┌──

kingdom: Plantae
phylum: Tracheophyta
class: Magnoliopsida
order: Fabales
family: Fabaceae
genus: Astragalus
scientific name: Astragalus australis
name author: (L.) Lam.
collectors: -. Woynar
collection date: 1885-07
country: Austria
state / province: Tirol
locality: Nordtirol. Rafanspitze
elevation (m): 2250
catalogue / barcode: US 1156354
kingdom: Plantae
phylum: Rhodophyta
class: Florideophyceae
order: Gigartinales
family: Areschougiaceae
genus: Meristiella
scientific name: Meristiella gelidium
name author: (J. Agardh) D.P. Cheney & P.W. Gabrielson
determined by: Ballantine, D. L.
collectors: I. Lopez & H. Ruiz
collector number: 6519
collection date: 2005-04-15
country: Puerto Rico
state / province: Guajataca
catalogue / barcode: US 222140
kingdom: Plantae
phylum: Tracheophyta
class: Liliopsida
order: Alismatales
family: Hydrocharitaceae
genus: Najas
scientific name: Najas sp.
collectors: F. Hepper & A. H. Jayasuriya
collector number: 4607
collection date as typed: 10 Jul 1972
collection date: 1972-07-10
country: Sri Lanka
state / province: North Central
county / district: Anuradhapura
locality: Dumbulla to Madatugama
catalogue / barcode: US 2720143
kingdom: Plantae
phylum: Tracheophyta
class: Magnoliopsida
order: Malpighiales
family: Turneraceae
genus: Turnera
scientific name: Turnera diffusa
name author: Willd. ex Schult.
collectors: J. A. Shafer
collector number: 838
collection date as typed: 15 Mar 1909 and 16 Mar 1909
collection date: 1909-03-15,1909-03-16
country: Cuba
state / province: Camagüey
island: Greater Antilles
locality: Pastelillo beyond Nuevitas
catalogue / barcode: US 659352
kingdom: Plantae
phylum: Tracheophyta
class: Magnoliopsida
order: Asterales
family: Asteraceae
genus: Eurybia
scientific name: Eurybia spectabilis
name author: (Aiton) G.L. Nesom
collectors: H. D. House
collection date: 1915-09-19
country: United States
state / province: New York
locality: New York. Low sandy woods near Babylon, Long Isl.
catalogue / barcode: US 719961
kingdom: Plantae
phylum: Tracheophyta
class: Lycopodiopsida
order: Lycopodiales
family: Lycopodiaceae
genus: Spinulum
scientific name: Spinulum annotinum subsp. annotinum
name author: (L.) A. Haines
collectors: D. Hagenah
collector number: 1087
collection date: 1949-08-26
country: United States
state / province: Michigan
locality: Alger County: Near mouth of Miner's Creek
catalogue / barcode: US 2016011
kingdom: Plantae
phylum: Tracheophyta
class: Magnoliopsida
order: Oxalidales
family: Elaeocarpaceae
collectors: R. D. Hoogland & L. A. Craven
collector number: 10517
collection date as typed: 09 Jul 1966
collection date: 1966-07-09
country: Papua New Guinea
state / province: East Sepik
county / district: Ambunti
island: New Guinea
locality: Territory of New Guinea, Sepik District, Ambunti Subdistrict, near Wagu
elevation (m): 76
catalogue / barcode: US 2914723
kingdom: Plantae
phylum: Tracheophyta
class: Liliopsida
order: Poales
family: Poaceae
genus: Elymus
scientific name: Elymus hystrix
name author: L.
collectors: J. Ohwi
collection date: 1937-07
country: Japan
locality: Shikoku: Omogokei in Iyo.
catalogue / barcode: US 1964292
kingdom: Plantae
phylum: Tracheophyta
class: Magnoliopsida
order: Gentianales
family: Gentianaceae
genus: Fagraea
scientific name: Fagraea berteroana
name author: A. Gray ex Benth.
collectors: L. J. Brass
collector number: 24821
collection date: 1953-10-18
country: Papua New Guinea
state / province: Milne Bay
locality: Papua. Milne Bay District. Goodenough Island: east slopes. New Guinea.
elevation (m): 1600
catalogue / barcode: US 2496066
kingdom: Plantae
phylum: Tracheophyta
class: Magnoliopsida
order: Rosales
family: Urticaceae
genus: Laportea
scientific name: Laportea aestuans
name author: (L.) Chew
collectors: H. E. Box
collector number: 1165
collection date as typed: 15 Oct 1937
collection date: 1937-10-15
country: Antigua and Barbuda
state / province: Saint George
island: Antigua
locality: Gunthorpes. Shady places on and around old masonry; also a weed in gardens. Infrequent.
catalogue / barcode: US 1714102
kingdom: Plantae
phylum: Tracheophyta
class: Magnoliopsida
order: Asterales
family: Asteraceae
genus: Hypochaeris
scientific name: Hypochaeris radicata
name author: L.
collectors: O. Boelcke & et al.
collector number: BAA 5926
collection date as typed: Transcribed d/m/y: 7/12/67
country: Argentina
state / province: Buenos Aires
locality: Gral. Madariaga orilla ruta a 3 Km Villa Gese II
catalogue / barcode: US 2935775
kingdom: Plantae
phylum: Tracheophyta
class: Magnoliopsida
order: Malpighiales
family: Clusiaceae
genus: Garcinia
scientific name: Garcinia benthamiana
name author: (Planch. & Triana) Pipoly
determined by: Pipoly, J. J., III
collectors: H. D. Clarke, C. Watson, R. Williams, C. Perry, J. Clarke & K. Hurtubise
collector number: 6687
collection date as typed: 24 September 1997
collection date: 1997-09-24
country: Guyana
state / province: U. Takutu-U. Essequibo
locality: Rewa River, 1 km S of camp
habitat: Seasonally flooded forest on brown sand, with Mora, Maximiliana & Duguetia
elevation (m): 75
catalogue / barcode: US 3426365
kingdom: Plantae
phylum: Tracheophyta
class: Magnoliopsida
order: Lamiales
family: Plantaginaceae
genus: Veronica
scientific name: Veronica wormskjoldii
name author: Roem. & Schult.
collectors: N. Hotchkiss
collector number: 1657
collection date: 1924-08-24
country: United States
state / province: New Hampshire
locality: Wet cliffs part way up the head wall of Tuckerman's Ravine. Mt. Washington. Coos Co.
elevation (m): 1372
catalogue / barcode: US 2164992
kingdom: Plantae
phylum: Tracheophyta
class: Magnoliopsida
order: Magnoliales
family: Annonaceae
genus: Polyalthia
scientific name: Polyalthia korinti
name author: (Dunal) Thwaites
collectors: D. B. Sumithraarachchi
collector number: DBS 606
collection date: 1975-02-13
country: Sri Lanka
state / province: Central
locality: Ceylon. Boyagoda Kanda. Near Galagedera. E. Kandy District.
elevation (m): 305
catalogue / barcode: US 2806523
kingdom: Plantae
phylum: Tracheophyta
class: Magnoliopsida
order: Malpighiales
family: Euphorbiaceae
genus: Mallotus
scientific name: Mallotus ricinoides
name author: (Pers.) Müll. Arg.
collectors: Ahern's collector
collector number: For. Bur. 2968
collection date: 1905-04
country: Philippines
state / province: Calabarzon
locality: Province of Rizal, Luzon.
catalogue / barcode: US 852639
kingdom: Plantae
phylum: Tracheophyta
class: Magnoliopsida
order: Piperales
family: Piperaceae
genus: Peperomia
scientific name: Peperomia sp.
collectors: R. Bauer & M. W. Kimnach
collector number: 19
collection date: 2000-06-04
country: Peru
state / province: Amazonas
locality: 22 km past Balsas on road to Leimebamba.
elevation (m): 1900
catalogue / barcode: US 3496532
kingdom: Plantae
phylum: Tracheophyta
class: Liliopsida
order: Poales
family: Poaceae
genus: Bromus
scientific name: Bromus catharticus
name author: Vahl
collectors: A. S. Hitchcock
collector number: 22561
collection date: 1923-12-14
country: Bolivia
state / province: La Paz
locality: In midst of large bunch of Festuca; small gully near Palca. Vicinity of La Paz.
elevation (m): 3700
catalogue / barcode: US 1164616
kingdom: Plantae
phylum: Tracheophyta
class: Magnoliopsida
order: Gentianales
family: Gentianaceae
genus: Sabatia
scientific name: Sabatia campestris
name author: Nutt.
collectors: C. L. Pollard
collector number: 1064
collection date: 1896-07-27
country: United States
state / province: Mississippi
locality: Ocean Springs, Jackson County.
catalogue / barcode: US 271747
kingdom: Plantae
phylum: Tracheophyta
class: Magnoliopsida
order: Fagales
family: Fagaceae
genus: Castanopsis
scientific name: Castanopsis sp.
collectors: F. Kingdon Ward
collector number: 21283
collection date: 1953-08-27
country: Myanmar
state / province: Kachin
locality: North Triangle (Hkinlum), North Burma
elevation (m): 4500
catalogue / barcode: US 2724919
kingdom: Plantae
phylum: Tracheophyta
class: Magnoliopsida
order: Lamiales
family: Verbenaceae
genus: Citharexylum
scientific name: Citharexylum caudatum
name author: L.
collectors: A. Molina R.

└──

Your instructions –
Rewrite the part of the records that opens with the line containing "collection date as typed: 09 Jul 1966" and closes with the line containing "locality: Territory of", changing "country" to "nation" and leaving everything else unchanged.

Answer to the problem –
collection date as typed: 09 Jul 1966
collection date: 1966-07-09
nation: Papua New Guinea
state / province: East Sepik
county / district: Ambunti
island: New Guinea
locality: Territory of New Guinea, Sepik District, Ambunti Subdistrict, near Wagu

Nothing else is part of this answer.